Они замолчали, напряженно вслушиваясь. Из глубины уха, сначала едва различимо, потом все более нарастая, зазвучала музыка. Едва слышная, она постепенно подрастала, а потом вовсе стала угадываться мелодия. Боже, вдруг поняли оба. Это же песня «Валенки». И не задом наперед, а как положено, естественно. Игривый, а вместе с тем нежный голос пел куплет за куплетом. «Валенки, да валенки… стареньки… придет миленький…» И конечно, это исполнение не принадлежало Руслановой… Голос все усиливался; проснулась старуха Загладина и запросила, чтобы ей открыли дверь, дабы не опозориться и справить малую нужду в подобающих условиях. В потолок забарабанили, а потом внезапно прекратили. И старуха перестала проситься до ветру. Неожиданно из-за двери Загладина запела старческим голоском, стараясь попасть в куплет песни:
— Ой ты Коля, Коля-Николай, сиди дома, не гуляй…
А потом и Настя не удержалась. И третьим голосом:
— Не ходи на тот конец, ох, не носи девкам колец.
Дальше — больше. Востроносый Викентий, дергая головой, поддержал фальцетом:
— Чем подарочки носить, лучше валенки подшить…
А затем и весь пятиэтажный дом, в полном своем составе проживающих, подхватил припев:
— Валенки, валенки, эх, не подшиты, стареньки.
И загрохотала песня на весь район, будя разухабистым припевом квартал за кварталом, пока не восстал весь город со словами:
— Нельзя валенки носить, не в чем к миленькой ходить!..
Пели все, кроме двух немых и глухого осветителя Лаврентия Сергеевича. И менты проснулись, и пожарные орали во все горло, бродячие собаки подвывали губернатору, тискающему Марину Веснину, и мэру города, и отцу Исидору, громогласно заявляющему небесам о валенках. Дрожали в домах стекла, готовые вылететь наружу, гнулись деревья на бульварах и аллеях, а над Ковровом неслось разудалое:
— Валенки, да валенки, ой, да не подшиты, стареньки. Нельзя валенки носить, не в чем к миленькой ходить…
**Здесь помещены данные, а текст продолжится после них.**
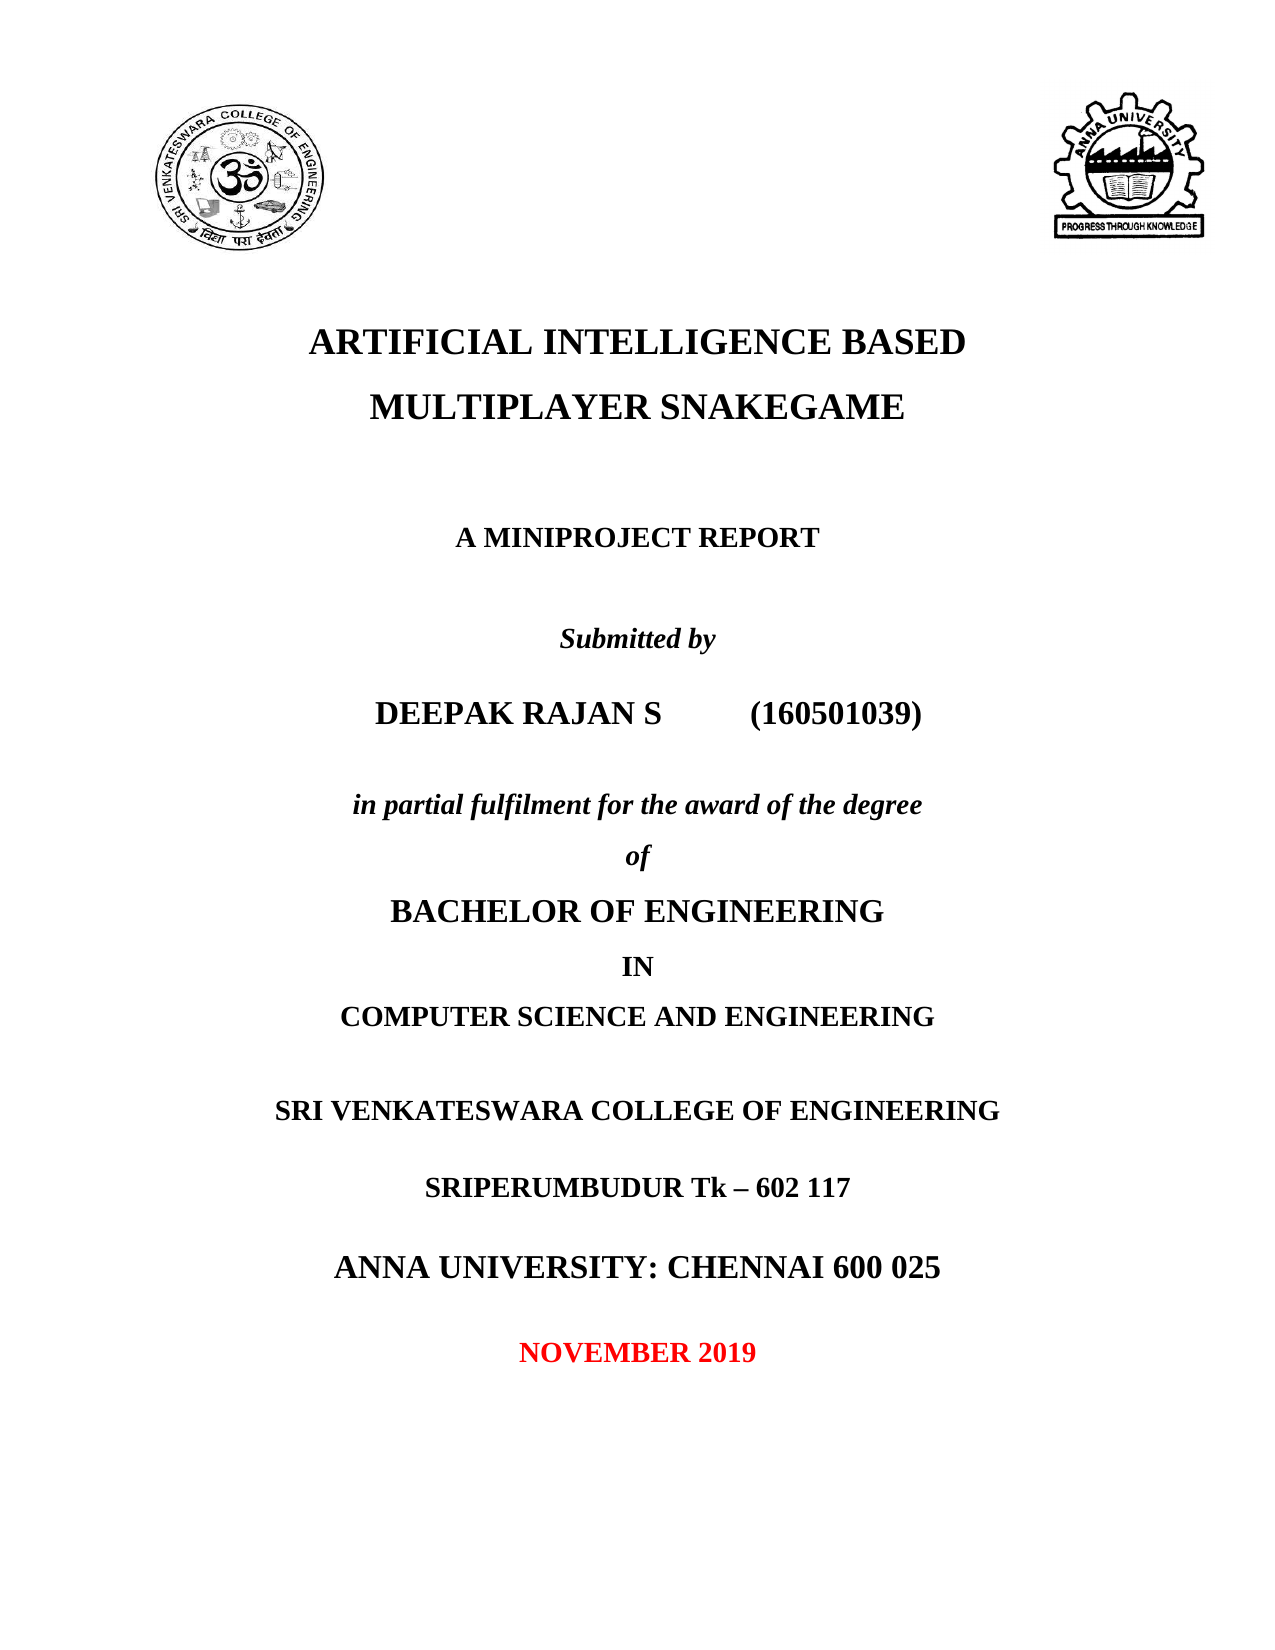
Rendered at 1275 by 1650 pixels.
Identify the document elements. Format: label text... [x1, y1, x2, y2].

text SRIPERUMBUDUR Tk – 602 117 [150, 1170, 1125, 1203]
text COMPUTER SCIENCE AND ENGINEERING [150, 999, 1125, 1033]
text IN [150, 949, 1125, 983]
text MULTIPLAYER SNAKEGAME [150, 384, 1125, 427]
text of [150, 838, 1125, 871]
picture [1039, 79, 1216, 255]
text Submitted by [150, 621, 1125, 655]
text ARTIFICIAL INTELLIGENCE BASED [150, 319, 1125, 363]
text BACHELOR OF ENGINEERING [150, 892, 1125, 930]
text NOVEMBER 2019 [150, 1335, 1125, 1369]
text ANNA UNIVERSITY: CHENNAI 600 025 [150, 1247, 1125, 1285]
text A MINIPROJECT REPORT [150, 521, 1125, 554]
picture [150, 100, 328, 255]
text DEEPAK RAJAN S (160501039) [375, 693, 1125, 731]
text SRI VENKATESWARA COLLEGE OF ENGINEERING [150, 1093, 1125, 1126]
text in partial fulfilment for the award of the degree [150, 787, 1125, 821]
И детский сад номер пять по улице Дзержинского присоединился к беснующемуся в творческом экстазе городу. Дети картавили, а многие не выговаривали по малолетству половину букв алфавита, но это им не мешало почти кричать сплоченным хором:
— Ой ты Холя, Холя-Нихолай, тиди дома, не гуяй. Ваенки, ваенки, ой, да не пашиты, стаеньки…
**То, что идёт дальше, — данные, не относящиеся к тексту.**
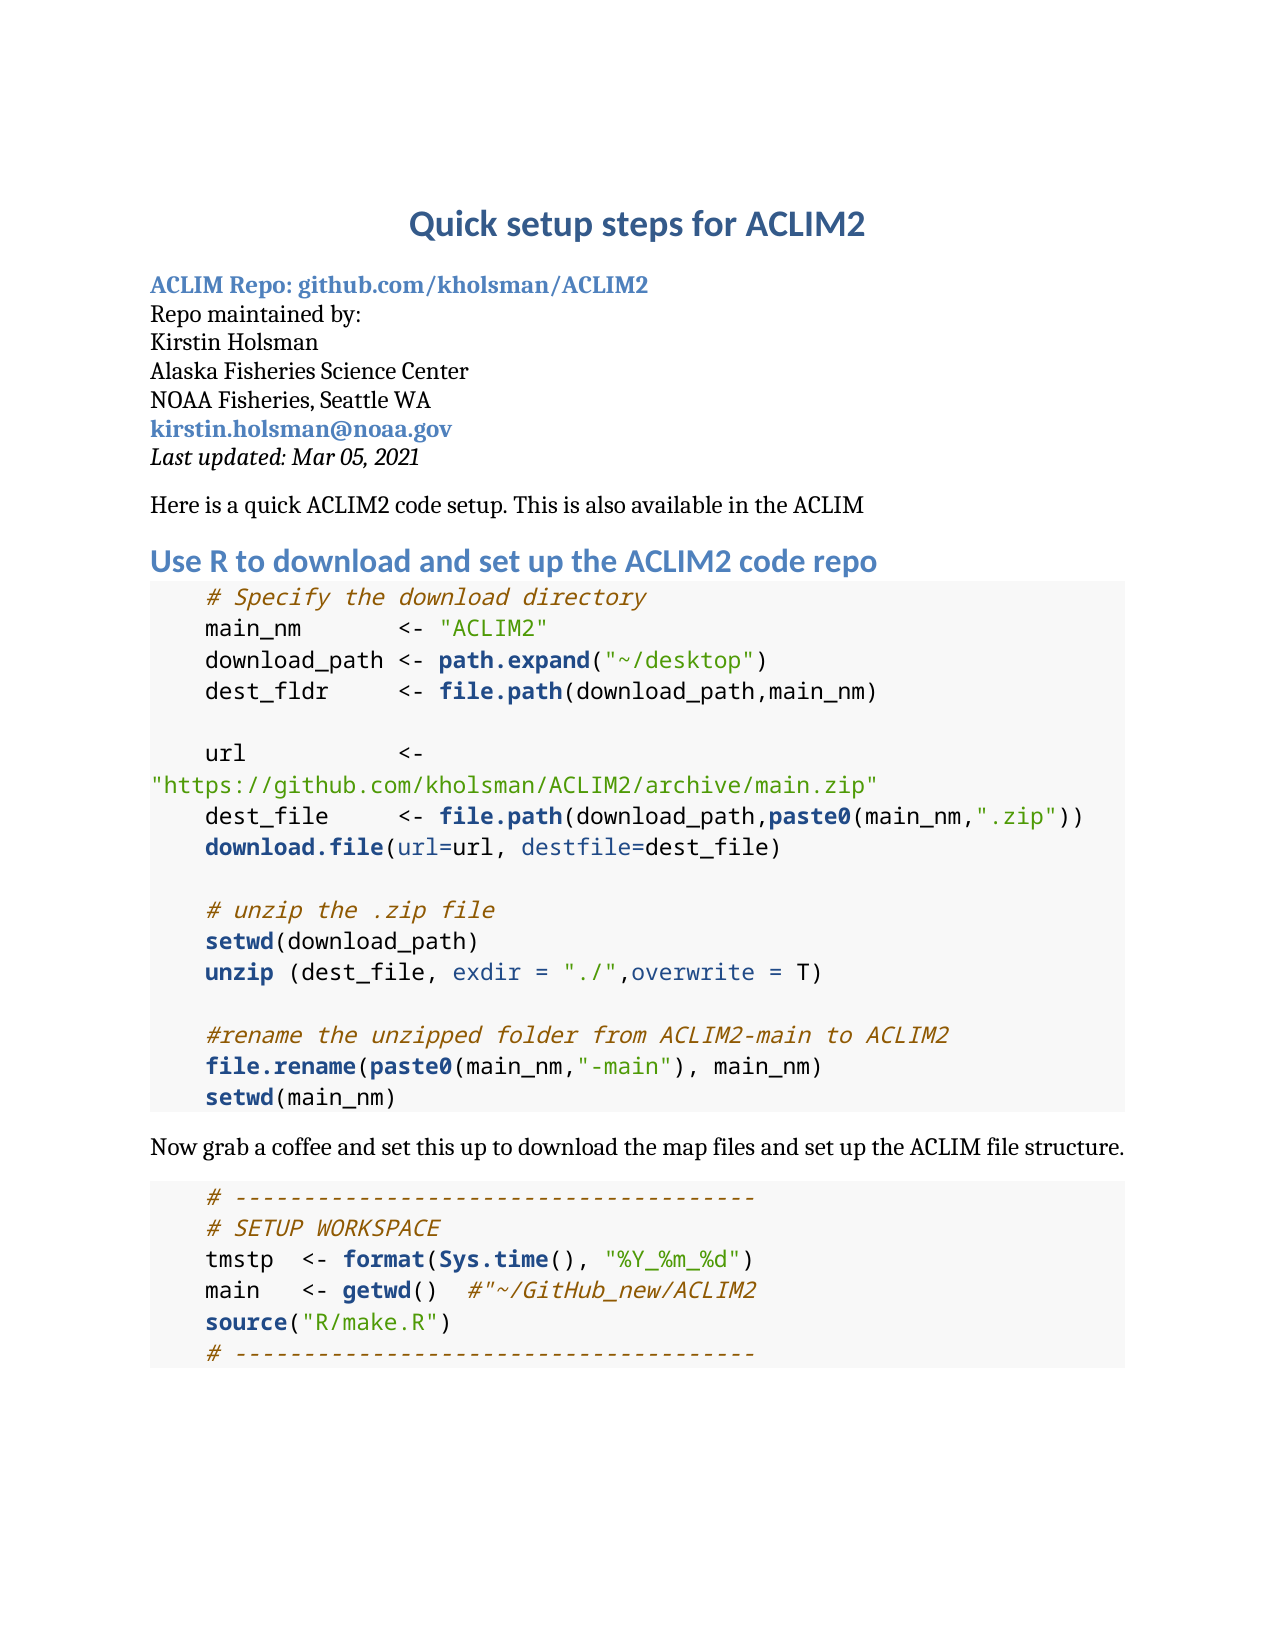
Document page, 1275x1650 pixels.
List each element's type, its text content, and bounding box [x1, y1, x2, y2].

text # Specify the download directory main_nm <- "ACLIM2" download_path <- path.expand("~/desktop") dest_fldr <- file.path(download_path,main_nm) url <- "https://github.com/kholsman/ACLIM2/archive/main.zip" dest_file <- file.path(download_path,paste0(main_nm,".zip")) download.file(url=url, destfile=dest_file) # unzip the .zip file setwd(download_path) unzip (dest_file, exdir = "./",overwrite = T) #rename the unzipped folder from ACLIM2-main to ACLIM2 file.rename(paste0(main_nm,"-main"), main_nm) setwd(main_nm) [150, 581, 1125, 1112]
text ACLIM Repo: github.com/kholsman/ACLIM2 Repo maintained by: Kirstin Holsman Alaska Fisheries Science Center NOAA Fisheries, Seattle WA kirstin.holsman@noaa.gov Last updated: Mar 05, 2021 [150, 271, 1125, 472]
text Here is a quick ACLIM2 code setup. This is also available in the ACLIM [150, 491, 1125, 519]
title Quick setup steps for ACLIM2 [150, 200, 1125, 246]
text Now grab a coffee and set this up to download the map files and set up the ACLIM file structure. [150, 1133, 1125, 1162]
subtitle Use R to download and set up the ACLIM2 code repo [150, 540, 1125, 581]
text # -------------------------------------- # SETUP WORKSPACE tmstp <- format(Sys.time(), "%Y_%m_%d") main <- getwd() #"~/GitHub_new/ACLIM2 source("R/make.R") # -------------------------------------- [150, 1181, 1125, 1368]
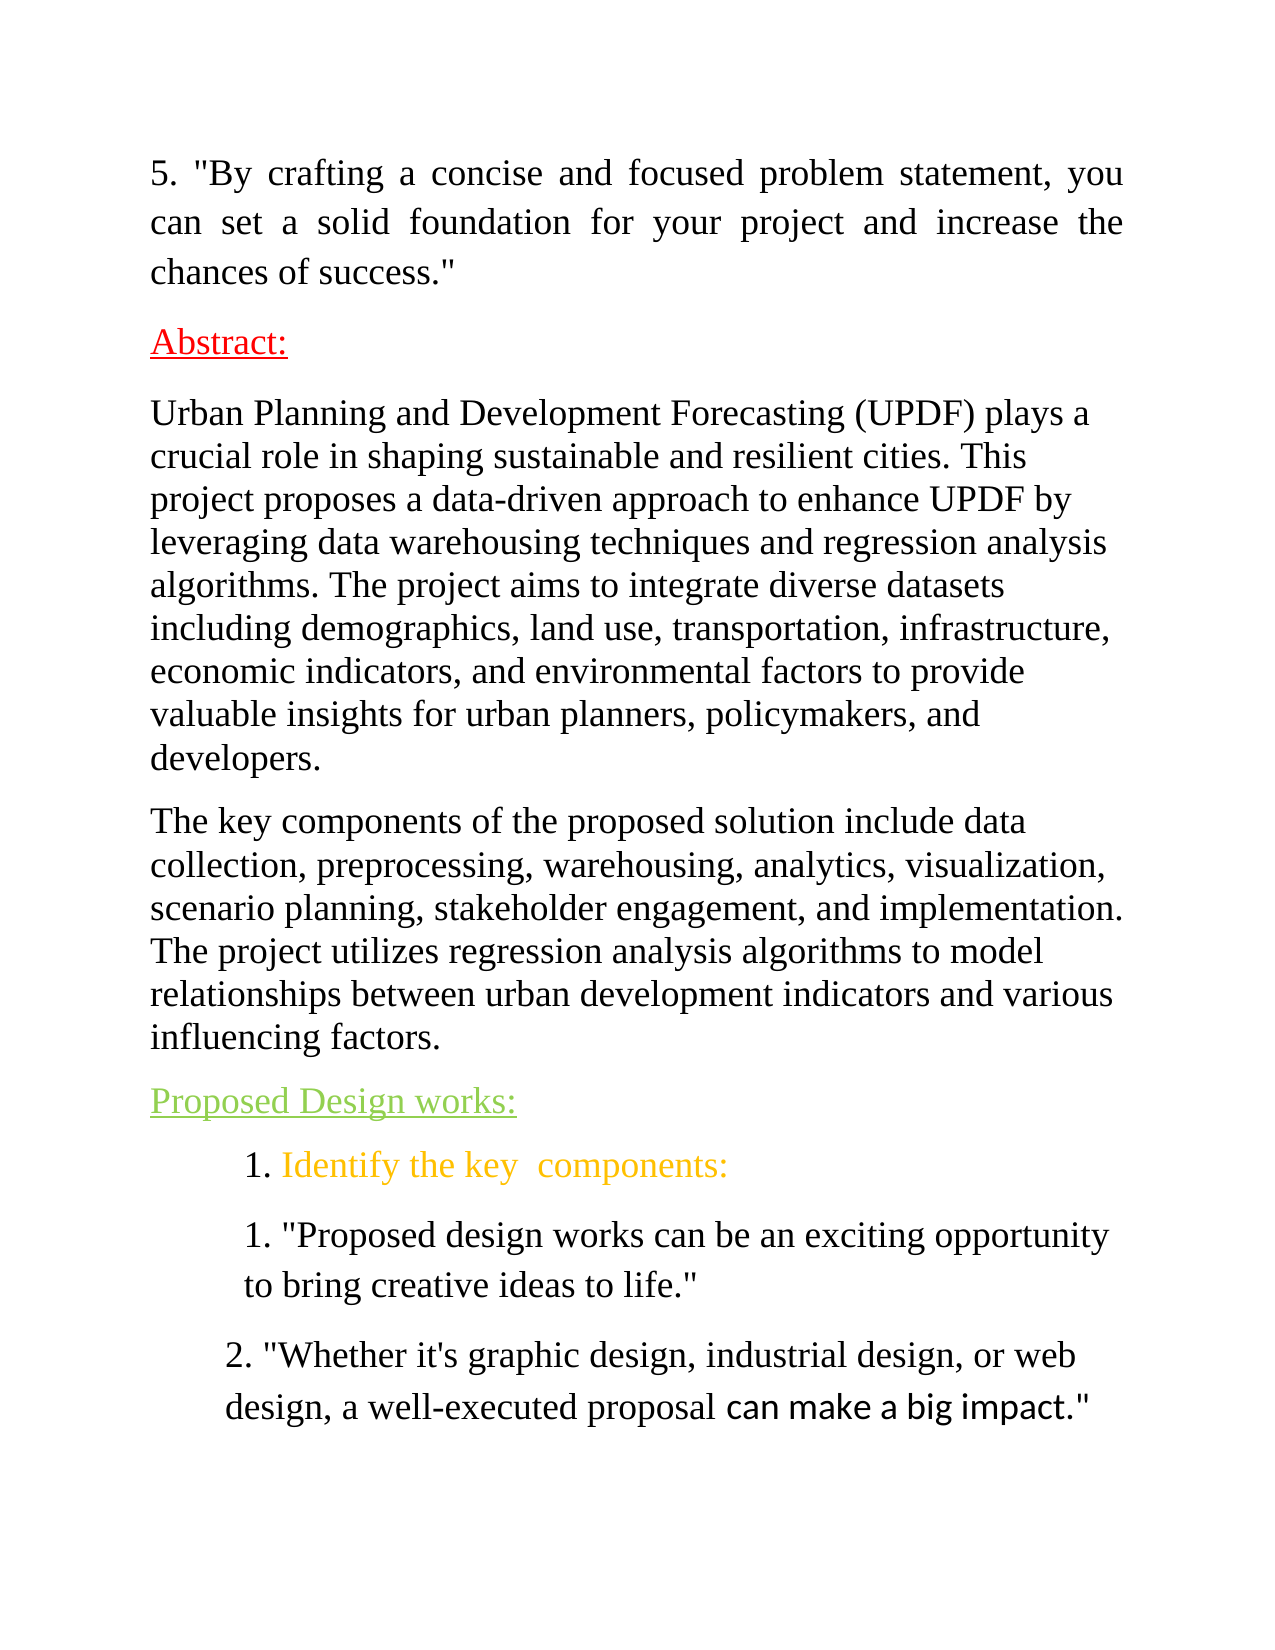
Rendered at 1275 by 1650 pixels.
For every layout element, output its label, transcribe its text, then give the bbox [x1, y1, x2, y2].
И Жагин пел, открывая рот все непомерно разрастающейся головы, и человек-ксилофон со всеми, и Народная СССР, прибывшая ночью в город, заснувшая в бигуди, с маской из китового семени на пухлых щеках, пела задорно, как в молодости.
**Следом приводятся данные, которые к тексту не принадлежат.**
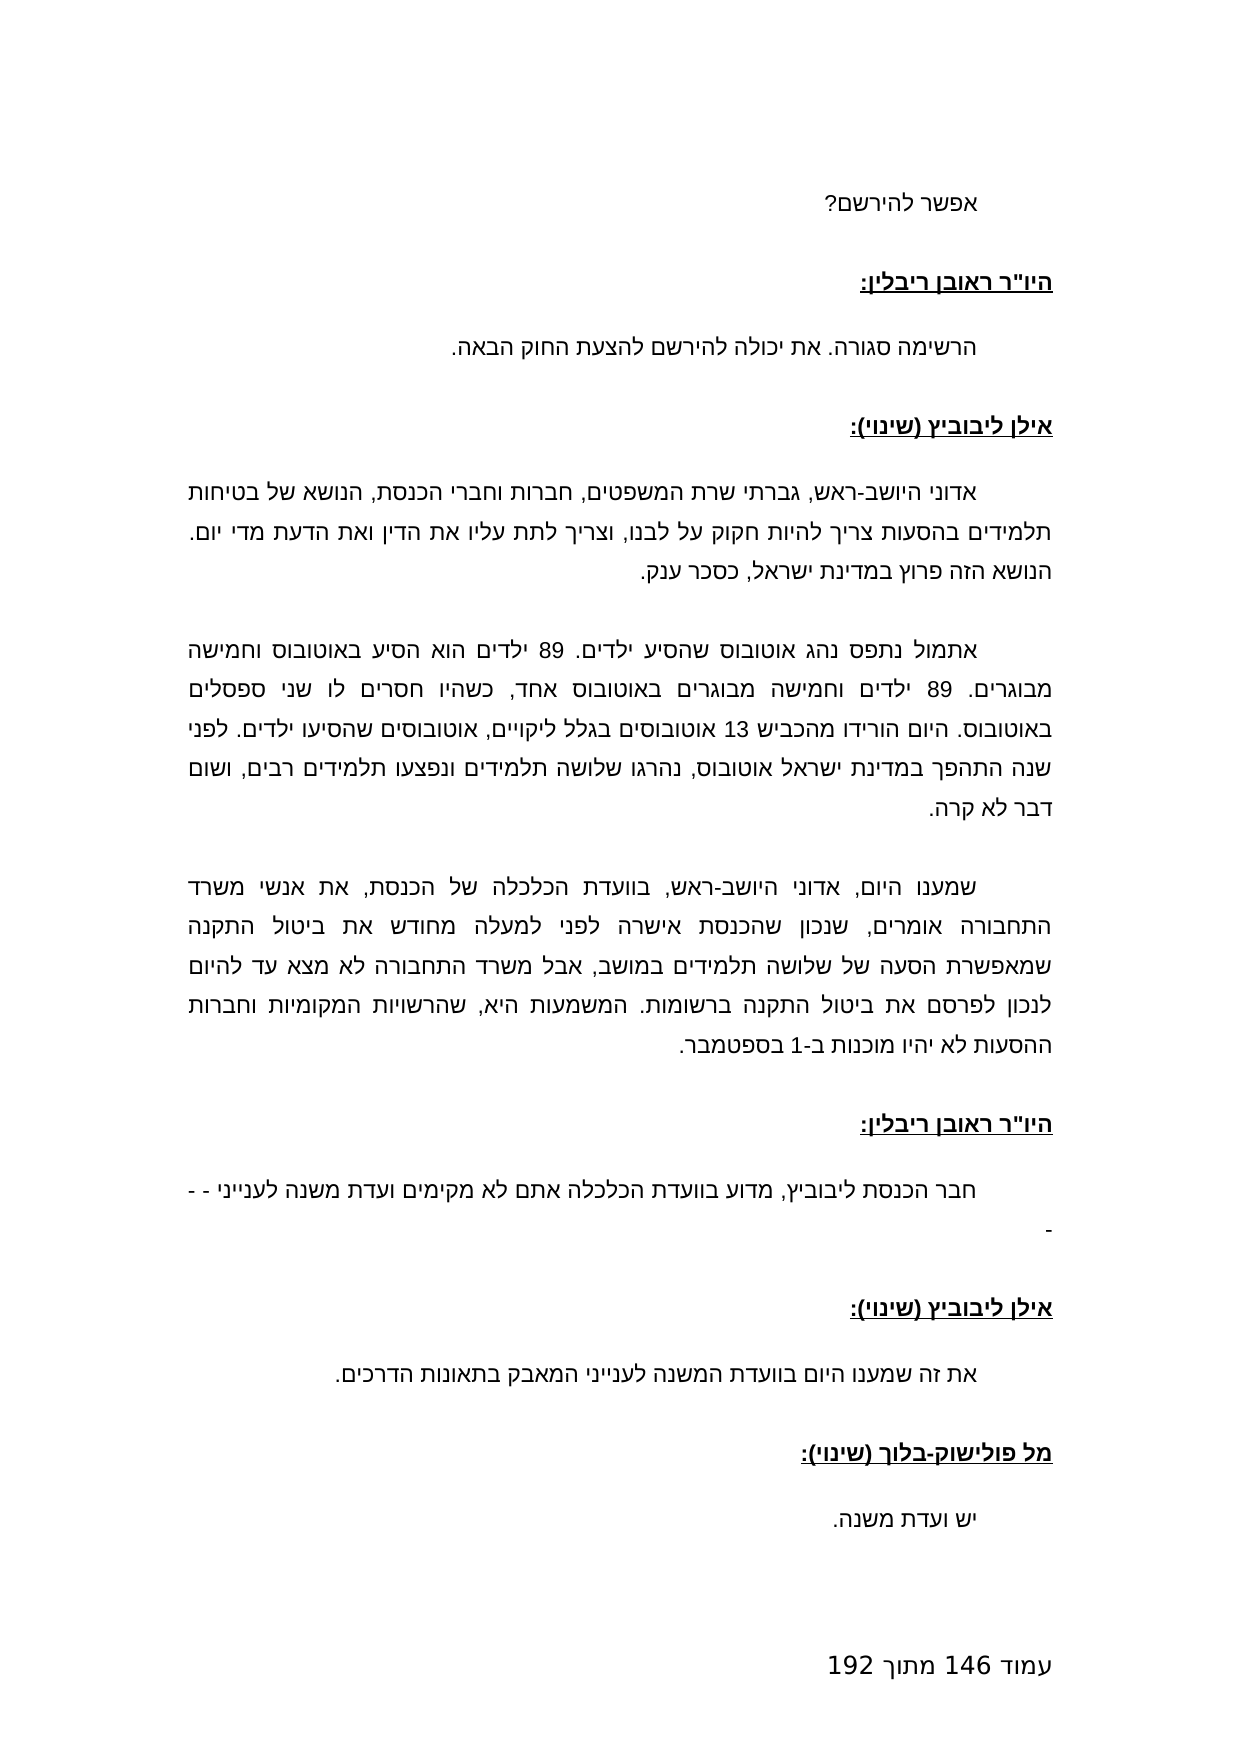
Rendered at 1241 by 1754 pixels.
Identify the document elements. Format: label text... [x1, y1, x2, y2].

А когда песня закончилась, город в полном своем составе, счастливый и умаявшийся, заснул сном праведников, а наутро у всех замечательное настроение обнаружилось. А про хор и позабыли.
Лишь четверо в этом городе бодрствовали той ночью.
Старуха Загладина, закончив петь, сообщила об отсутствии необходимости выходить по малой нужде.